Expenditures this year will be impacted by the purchases of two parcels of property the administration is using to increase the footprint of an industrial park.
Mazur said the city has closed on the purchase of one parcel and will pay about $550,000 annually for five years on it. The city is closing on a deal for the other parcel that will cost about $1.2 million.
After conferring with department heads, items totaling about $2.6 million were removed from the proposed budget, including upgrades to the phone system ($120,000); ball field lighting at the recreation complex ($400,000); a portion of the road program ($650,000); renovation of Fire Station 42 ($550,000), an inclusive playground ($100,000), and others.
“Depending on how we end the year we could see more funds going back into the road fund,” Mazur said. “We’ve got to take a look at that at the end of the year.

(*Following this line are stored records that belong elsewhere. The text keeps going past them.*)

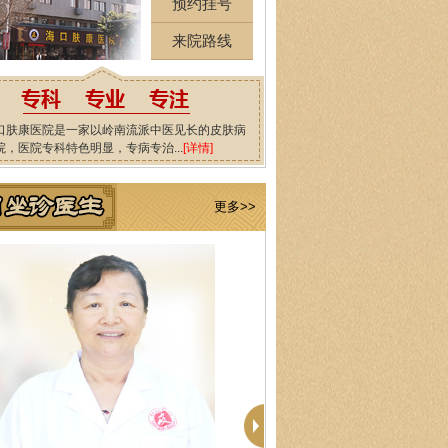
预约挂号
来院路线
口肤康医院是一家以岭南流派中医见长的皮肤病
院，医院专科特色明显，专病专治...
[详情]
更多>>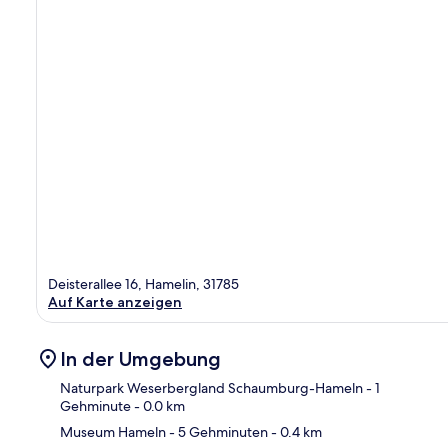
Deisterallee 16, Hamelin, 31785
Auf Karte anzeigen
In der Umgebung
Naturpark Weserbergland Schaumburg-Hameln
- 1
Gehminute
- 0.0 km
Museum Hameln
- 5 Gehminuten
- 0.4 km
Kar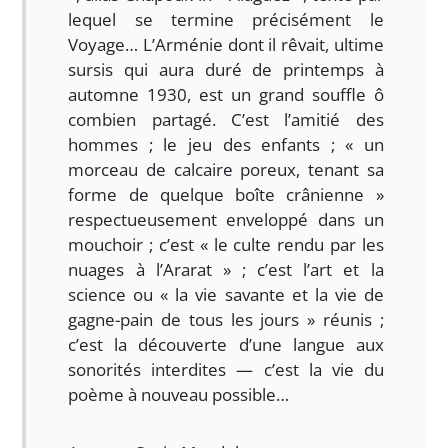
lequel se termine précisément le
Voyage… L’Arménie dont il rêvait, ultime
sursis qui aura duré de printemps à
automne 1930, est un grand souffle ô
combien partagé. C’est l’amitié des
hommes ; le jeu des enfants ; « un
morceau de calcaire poreux, tenant sa
forme de quelque boîte crânienne »
respectueusement enveloppé dans un
mouchoir ; c’est « le culte rendu par les
nuages à l’Ararat » ; c’est l’art et la
science ou « la vie savante et la vie de
gagne-pain de tous les jours » réunis ;
c’est la découverte d’une langue aux
sonorités interdites — c’est la vie du
poème à nouveau possible…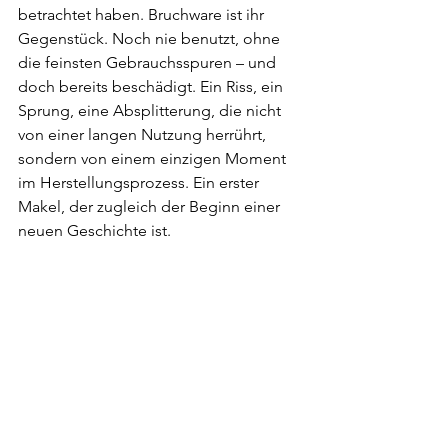
betrachtet haben. Bruchware ist ihr 
Gegenstück. Noch nie benutzt, ohne 
die feinsten Gebrauchsspuren – und 
doch bereits beschädigt. Ein Riss, ein 
Sprung, eine Absplitterung, die nicht 
von einer langen Nutzung herrührt, 
sondern von einem einzigen Moment 
im Herstellungsprozess. Ein erster 
Makel, der zugleich der Beginn einer 
neuen Geschichte ist.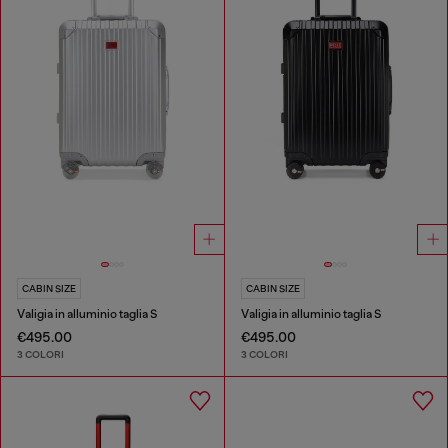
CABIN SIZE
CABIN SIZE
Valigia in alluminio taglia S
Valigia in alluminio taglia S
€495.00
€495.00
3 COLORI
3 COLORI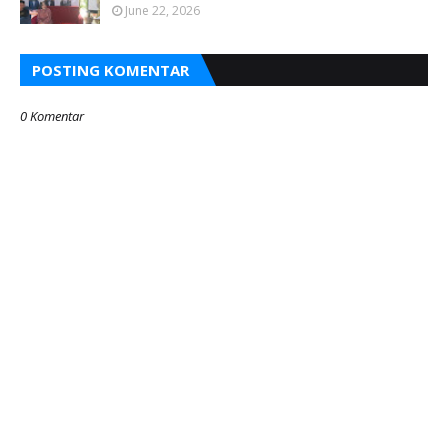
June 22, 2026
POSTING KOMENTAR
0 Komentar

So that is a recommendation we cut out right now.”
One of the goals for next year is to re-establish the police department’s K-9 unit. Mazur told the committee. That will be funded with a $930,000 federal grant the city is receiving. The Community Oriented Policing Services grant will pay for the costs of two dogs and two vehicles used to transport them as well as training and equipment for the dogs and their officer handlers.
Another goal for the administration in the coming year is to install 12 “Flock” cameras that can read vehicle license plates. The cost of leasing the cameras will also be covered by the grant.
Mazur displayed a chart showing the average sale prices of residential property in the city has outpaced the average in Lucas County from 2019 through 2023. In 2023, the Oregon average was $214,360, compared to $174,762 in the county.
The administration would also like to see a hotel/motel tax enacted in the city.
“That is something that would have to happen at the state budget level. At the end of June, when they pass the state budget, that is something we will have to follow up on in the first quarter of 2025 to get it established here,”Mazur said.
The city’s 2.25 percent income tax is appropriated by ordinance so that 1.375 percent goes to police and fire operations and capital improvements; .50 percent goes to tax administration and water and sewer improvements; .25 percent goes to refuse collection and notes and bonds for the municipal complex, and .125 percent goes to storm drainage improvements.